Here’s how you define them in your Pod template. This is non-negotiable for any serious deployment.

apiVersion: apps/v1
kind: Deployment
metadata:
  name: my-app
spec:
  replicas: 3
  selector:
    matchLabels:
      app: my-app
  template:
    metadata:
      labels:
        app: my-app
    spec:
      containers:
      - name: server
        image: my-app:1.2.0
        ports:
        - containerPort: 8080
        # The most basic HTTP readiness probe
        readinessProbe:
          httpGet:
            path: /health/ready
            port: 8080
          initialDelaySeconds: 5  # Wait 5 seconds after startup before first probe
          periodSeconds: 10        # Check every 10 seconds
        # A more conservative liveness probe
        livenessProbe:
          httpGet:
            path: /health/live
            port: 8080
          initialDelaySeconds: 60   # Give the app a full minute to get ready
          periodSeconds: 30
        # For a container that takes forever to start
        startupProbe:
          httpGet:
            path: /health/started
            port: 8080
          failureThreshold: 30  # Allow up to 30 checks...
          periodSeconds: 10      # ...every 10 seconds (300 seconds total)

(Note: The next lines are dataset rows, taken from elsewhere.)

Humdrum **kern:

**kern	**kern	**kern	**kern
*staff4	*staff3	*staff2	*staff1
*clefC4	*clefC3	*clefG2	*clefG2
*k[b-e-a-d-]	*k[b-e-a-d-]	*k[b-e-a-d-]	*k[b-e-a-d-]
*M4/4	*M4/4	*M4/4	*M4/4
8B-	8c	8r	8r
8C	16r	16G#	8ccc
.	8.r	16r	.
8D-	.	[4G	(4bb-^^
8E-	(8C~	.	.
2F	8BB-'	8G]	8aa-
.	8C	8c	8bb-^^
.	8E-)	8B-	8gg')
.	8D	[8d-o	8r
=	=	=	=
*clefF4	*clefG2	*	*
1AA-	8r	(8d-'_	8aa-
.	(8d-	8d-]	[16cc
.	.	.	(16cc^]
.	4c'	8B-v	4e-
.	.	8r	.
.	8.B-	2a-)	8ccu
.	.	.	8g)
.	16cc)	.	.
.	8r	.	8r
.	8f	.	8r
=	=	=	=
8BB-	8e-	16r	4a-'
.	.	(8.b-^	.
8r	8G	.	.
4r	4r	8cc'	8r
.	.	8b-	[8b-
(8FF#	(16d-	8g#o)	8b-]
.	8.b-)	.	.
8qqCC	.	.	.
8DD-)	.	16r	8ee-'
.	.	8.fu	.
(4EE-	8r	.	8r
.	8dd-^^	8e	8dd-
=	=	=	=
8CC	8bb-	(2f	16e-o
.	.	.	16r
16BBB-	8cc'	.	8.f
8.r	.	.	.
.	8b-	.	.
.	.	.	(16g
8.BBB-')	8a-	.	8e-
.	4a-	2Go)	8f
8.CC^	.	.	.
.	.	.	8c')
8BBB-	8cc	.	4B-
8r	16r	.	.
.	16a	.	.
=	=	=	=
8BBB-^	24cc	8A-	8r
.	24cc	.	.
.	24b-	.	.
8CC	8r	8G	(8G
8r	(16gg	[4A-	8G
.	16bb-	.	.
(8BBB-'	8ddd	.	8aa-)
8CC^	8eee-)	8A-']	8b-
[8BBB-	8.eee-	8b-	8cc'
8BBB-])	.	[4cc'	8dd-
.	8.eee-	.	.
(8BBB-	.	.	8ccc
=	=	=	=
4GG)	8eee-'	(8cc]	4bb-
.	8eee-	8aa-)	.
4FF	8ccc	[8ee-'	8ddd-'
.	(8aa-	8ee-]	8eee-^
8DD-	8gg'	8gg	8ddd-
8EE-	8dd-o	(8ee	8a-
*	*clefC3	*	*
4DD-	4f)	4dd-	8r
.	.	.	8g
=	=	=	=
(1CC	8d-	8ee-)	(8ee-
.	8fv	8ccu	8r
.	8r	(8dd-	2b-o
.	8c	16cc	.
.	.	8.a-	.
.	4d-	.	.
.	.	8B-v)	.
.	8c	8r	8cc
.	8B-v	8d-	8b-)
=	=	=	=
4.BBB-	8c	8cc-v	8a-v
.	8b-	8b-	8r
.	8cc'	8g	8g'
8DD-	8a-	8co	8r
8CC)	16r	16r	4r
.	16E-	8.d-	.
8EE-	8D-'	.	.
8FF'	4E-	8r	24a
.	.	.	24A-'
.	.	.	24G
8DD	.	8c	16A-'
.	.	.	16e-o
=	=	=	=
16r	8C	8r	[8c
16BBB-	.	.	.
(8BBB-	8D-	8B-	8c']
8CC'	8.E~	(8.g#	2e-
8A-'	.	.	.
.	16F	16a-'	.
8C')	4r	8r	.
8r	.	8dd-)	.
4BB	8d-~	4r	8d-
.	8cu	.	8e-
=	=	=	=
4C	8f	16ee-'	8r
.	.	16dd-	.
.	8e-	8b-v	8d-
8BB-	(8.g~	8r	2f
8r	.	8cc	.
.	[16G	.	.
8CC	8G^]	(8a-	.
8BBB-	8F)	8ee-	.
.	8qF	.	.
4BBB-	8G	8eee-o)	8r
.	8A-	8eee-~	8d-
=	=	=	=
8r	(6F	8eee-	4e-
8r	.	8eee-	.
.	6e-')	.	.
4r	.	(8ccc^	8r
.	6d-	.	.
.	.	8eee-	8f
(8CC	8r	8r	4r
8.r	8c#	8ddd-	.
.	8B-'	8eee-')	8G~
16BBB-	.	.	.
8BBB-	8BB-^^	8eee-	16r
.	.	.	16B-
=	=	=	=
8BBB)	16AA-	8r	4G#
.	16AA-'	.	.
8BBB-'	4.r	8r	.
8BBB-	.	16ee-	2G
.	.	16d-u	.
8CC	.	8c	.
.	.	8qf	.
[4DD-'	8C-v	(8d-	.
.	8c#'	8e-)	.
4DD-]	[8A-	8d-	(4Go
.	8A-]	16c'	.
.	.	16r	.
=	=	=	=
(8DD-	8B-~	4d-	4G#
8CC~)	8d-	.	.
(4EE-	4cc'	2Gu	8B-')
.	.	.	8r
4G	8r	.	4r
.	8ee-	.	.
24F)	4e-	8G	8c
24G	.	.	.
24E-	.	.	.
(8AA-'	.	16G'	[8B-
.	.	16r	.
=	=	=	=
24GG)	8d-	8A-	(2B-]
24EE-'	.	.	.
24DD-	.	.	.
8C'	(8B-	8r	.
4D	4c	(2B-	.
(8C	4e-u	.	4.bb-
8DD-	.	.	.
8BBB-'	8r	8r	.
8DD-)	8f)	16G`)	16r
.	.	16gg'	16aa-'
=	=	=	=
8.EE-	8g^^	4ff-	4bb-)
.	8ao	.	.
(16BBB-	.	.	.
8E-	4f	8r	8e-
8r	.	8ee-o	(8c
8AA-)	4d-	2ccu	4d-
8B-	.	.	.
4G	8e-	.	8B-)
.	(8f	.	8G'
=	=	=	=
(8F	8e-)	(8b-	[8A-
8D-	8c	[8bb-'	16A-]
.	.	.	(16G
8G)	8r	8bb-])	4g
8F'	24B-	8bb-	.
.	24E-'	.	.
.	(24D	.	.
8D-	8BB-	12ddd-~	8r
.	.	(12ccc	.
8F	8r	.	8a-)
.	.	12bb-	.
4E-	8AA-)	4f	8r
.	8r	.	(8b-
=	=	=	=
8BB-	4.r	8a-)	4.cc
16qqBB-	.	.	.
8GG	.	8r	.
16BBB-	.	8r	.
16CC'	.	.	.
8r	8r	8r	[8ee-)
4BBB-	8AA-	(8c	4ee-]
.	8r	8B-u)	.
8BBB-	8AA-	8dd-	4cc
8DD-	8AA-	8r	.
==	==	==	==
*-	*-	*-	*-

Best Practices: Don’t Be a Statistic

Always Use a Readiness Probe: This is not optional. It’s the primary mechanism for ensuring zero-downtime deployments.
Be Conservative with Liveness Probes: Only use them if you are certain your application can get into a stuck state that only a restart can fix. Make its failure threshold higher than the readiness probe’s. You want to be dead, not just sick.
Use Startup Probes for Slow Containers: They elegantly solve the problem of “my app gets killed while starting up.”
Make Your Health Checks Cheap and Separate: Your /health endpoint should not trigger a cascade of database queries or API calls. Check internal state, not downstream dependencies. If your app is alive but the database is down, the Pod should still be “live” and “ready”—killing it won’t fix the database, it’ll just create more failing Pods.
Mind the minReadySeconds: This field in the Deployment spec forces Kubernetes to wait a minimum number of seconds after a Pod becomes ready before considering it “available.” It’s a clunky but effective way to add a safety margin to catch flaky startups.

The goal is to make your Deployments boringly reliable. By mastering conditions and probes, you stop guessing and start knowing exactly why your software is behaving the way it is. You move from hoping it works to commanding it to work.